In a concerning development, Google has revised its guidelines for contractors evaluating Gemini AI responses, requiring them to rate technical content regardless of their expertise level, TechCrunch has learned.
According to internal documents obtained by TechCrunch, contractors working through GlobalLogic, a Hitachi-owned outsourcing firm, can no longer opt out of reviewing AI-generated responses that fall outside their domain knowledge. This marks a notable shift from previous protocols that allowed contractors to skip prompts requiring specialized expertise.
The updated guidelines now state: "You should not skip prompts that require specialized domain knowledge." This replaces the former directive that explicitly permitted skipping tasks requiring "critical expertise" in areas like coding or mathematics.
Under the new rules, contractors must attempt to evaluate all responses, even for highly technical topics like rare medical conditions, by rating "the parts of the prompt you understand" while noting their lack of domain expertise.

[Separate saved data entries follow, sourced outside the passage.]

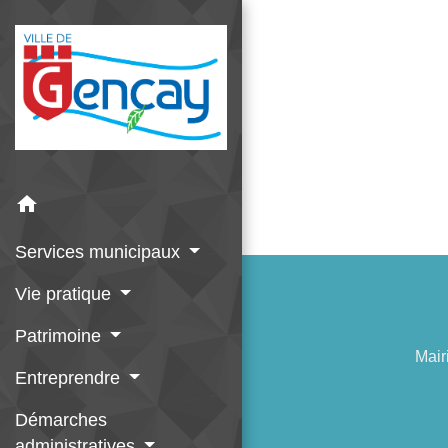
home
Services municipaux
Vie pratique
Patrimoine
Mair
Entreprendre
Démarches
administratives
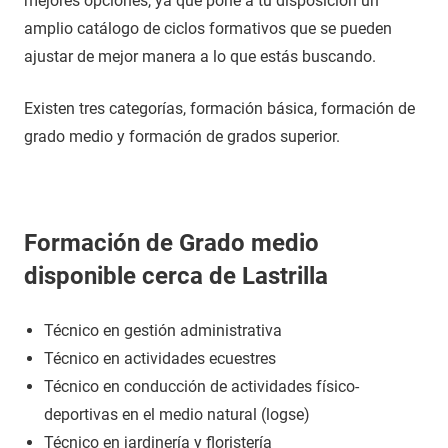
mejores opciones, ya que pone a tu disposición un
amplio catálogo de ciclos formativos que se pueden
ajustar de mejor manera a lo que estás buscando.
Existen tres categorías, formación básica, formación de
grado medio y formación de grados superior.
Formación de Grado medio
disponible cerca de Lastrilla
Técnico en gestión administrativa
Técnico en actividades ecuestres
Técnico en conducción de actividades físico-
deportivas en el medio natural (logse)
Técnico en jardinería y floristería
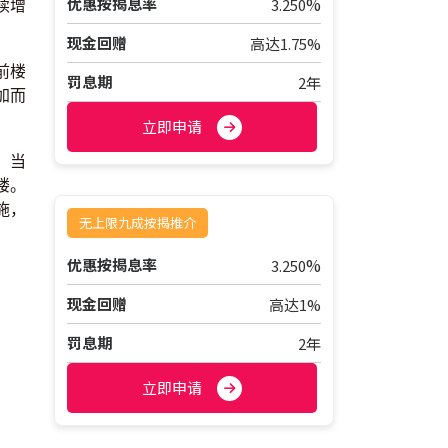
%
优惠按揭息率
3.250
续增
现金回赠
高达1.75%
前楼
罚息期
2年
加而
立即申请
，当
楼。
施，
无上限九成按揭推介
%
优惠按揭息率
3.250
现金回赠
高达1%
罚息期
2年
立即申请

They can only skip prompts that are incomplete or contain harmful content requiring special consent forms.
This policy change has sparked internal concerns about the potential impact on Gemini's accuracy. "I thought the point of skipping was to increase accuracy by giving it to someone better?" questioned one contractor in internal communications reviewed by TechCrunch.
The revision raises questions about the quality control process for Gemini's responses, particularly in sensitive areas like healthcare, where accurate information is paramount. These contractors play a key role in AI development by rating chatbot outputs for truthfulness and other factors.
Google had not responded to requests for comment at the time of publication.
This development sheds light on the complex human infrastructure behind AI systems, where the evaluation process directly influences how these technologies interact with and serve the public.